As the school’s curriculum has grown from 90 classes in 2010 to 150 last year to the current 200+ classes filling a 30-page catalog, structures have been added to the grounds. A pavilion for blacksmithing, boat building, kids’ programs and ceramics also can double as a performance shed when the weather is uncooperative for use of the 140-seat outdoor amphitheater. (Open forge nights are held on the second Wednesday of every month.) The wood-fired brick oven is a stand-alone structure in the Folk School’s back yard covered by a timber-frame structure that was a class project.

Inside the school building, a woodworking shop affords a space for building furniture, toboggans and other projects. The fiber arts room has sewing machines and accommodates spinning wheels for creating yarn and looms for weaving. Benchtop projects such as basketry (for anything from fishing creels to a traditional Adirondack pack basket) and carving (from spoons to loons, and assorted other projects) have a place as well.

Some of the most popular classes at the school include furniture making (including how to re-cane the seat of that heirloom chair), traditional birch bark picture frames, lampshades incorporating regional flowers and other botanicals, soap making, and assorted blacksmithing projects. For a complete list of courses, check online at adirondackfolkschool.org or stop by the school at 51 Main Street in Lake Luzerne and pick up a copy of the catalog. (You can browse the gift shop while you’re there.) Mandle emphasizes the high qualifications of the teachers at Adirondack Folk School. While most faculty members are skilled local area crafters and teachers, there are some teachers called in from further away who stand as “rock stars” in their respective areas of expertise. Photographer Carl Heilman II teaches three classes in Adirondack photography. An AFS tinsmith also does restorations for the Smithsonian. A Master Stonemason teaches how to build dry-laid stonewall. The flycasting teacher at L.L. Bean is also on the AFS faculty.

Adirondack Folk school is the first school in the country to offer certification through the Artist-Blacksmiths’ Association of North America. Mark Asprey is one of the top-five rated blacksmiths in the country. Michael McCarthy was the head smith at the Cooperstown Farmers Museum. Both teach at the Folk School.

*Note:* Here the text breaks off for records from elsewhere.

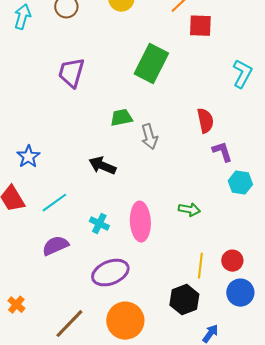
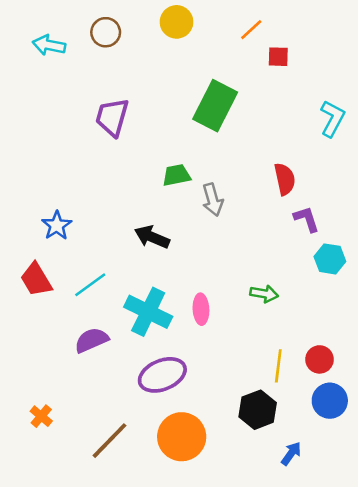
cyan arrow: (22, 17) -> (49, 45), turned -95
red square: (200, 26) -> (278, 57), size x0.7
pink ellipse: (140, 222) -> (201, 309), size x0.6
cyan cross: (99, 224) -> (148, 312), size x1.8

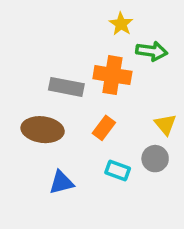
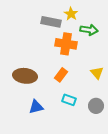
gray rectangle: (66, 87) -> (51, 22), moved
gray circle: (155, 159) -> (96, 106), moved

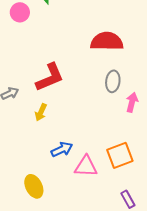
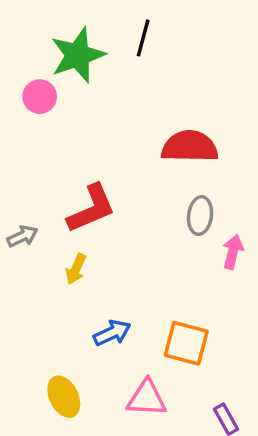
orange square: (120, 155) -> (186, 343), moved, turned 36
pink triangle: (86, 166) -> (147, 398), moved

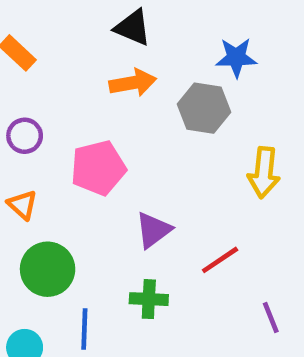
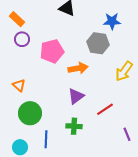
orange arrow: (133, 83) -> (78, 68), moved
purple circle: (25, 136) -> (22, 39), moved
pink pentagon: (98, 168) -> (52, 51), moved
yellow arrow: (264, 173) -> (124, 71), turned 30

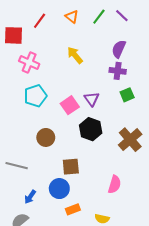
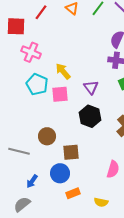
yellow arrow: (75, 55) -> (63, 71), moved
cyan pentagon: (35, 96) -> (37, 84), turned -30
pink square: (70, 105) -> (60, 94), moved, turned 30
brown circle: (46, 137) -> (47, 136), moved

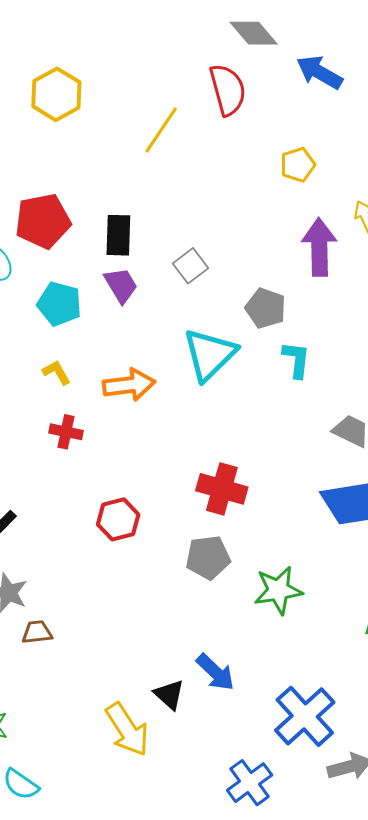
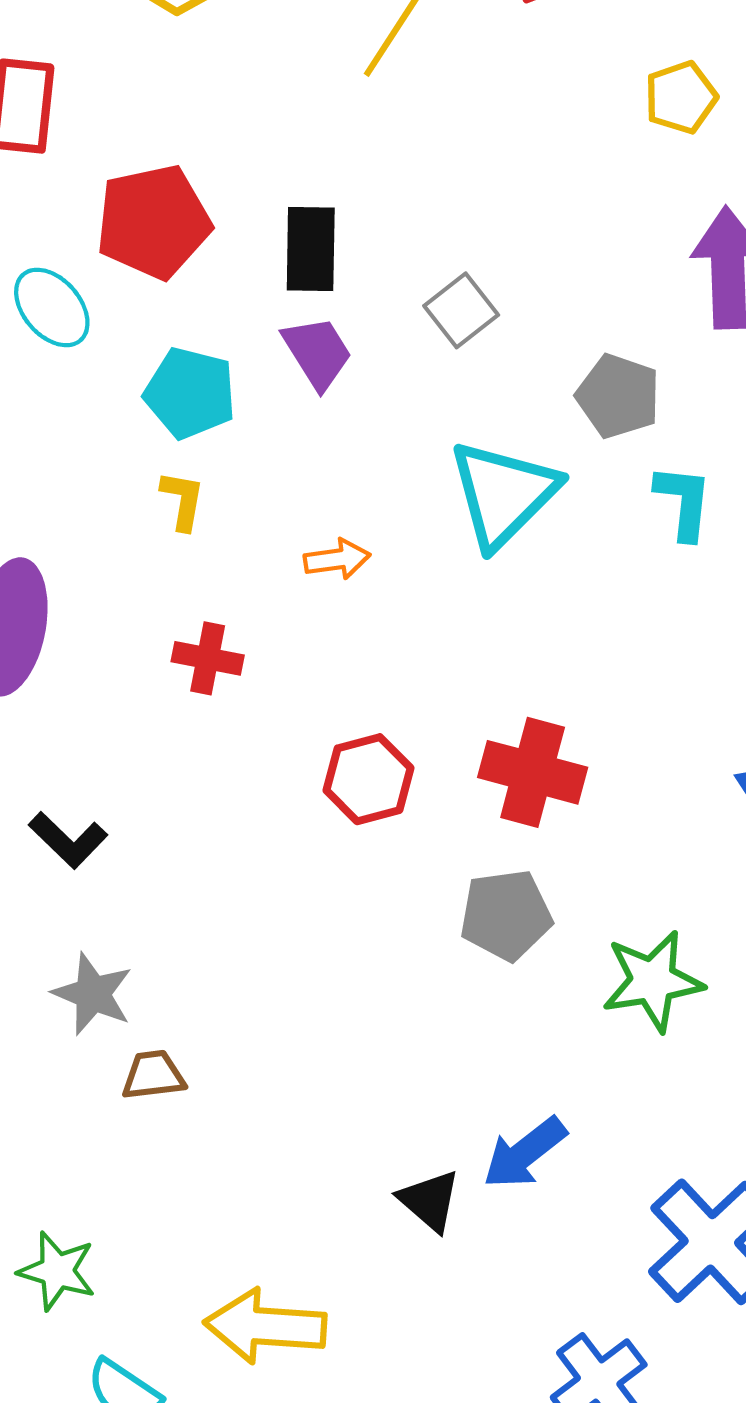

The last week of July and the first week of August will represent a bonanza of Adirondack music and dance. Regional musicians, dancers, storytellers, and singers will teach classes during the day and present concerts in the evening.

The school’s third annual Bountiful Bowl Benefit on September 3 will afford school visitors an opportunity to purchase hand-thrown ceramic bowls filled with wonderful foods along with bread from the brick wood-fired oven and thereby benefit the local Walt Maxfield Food Pantry and AFS.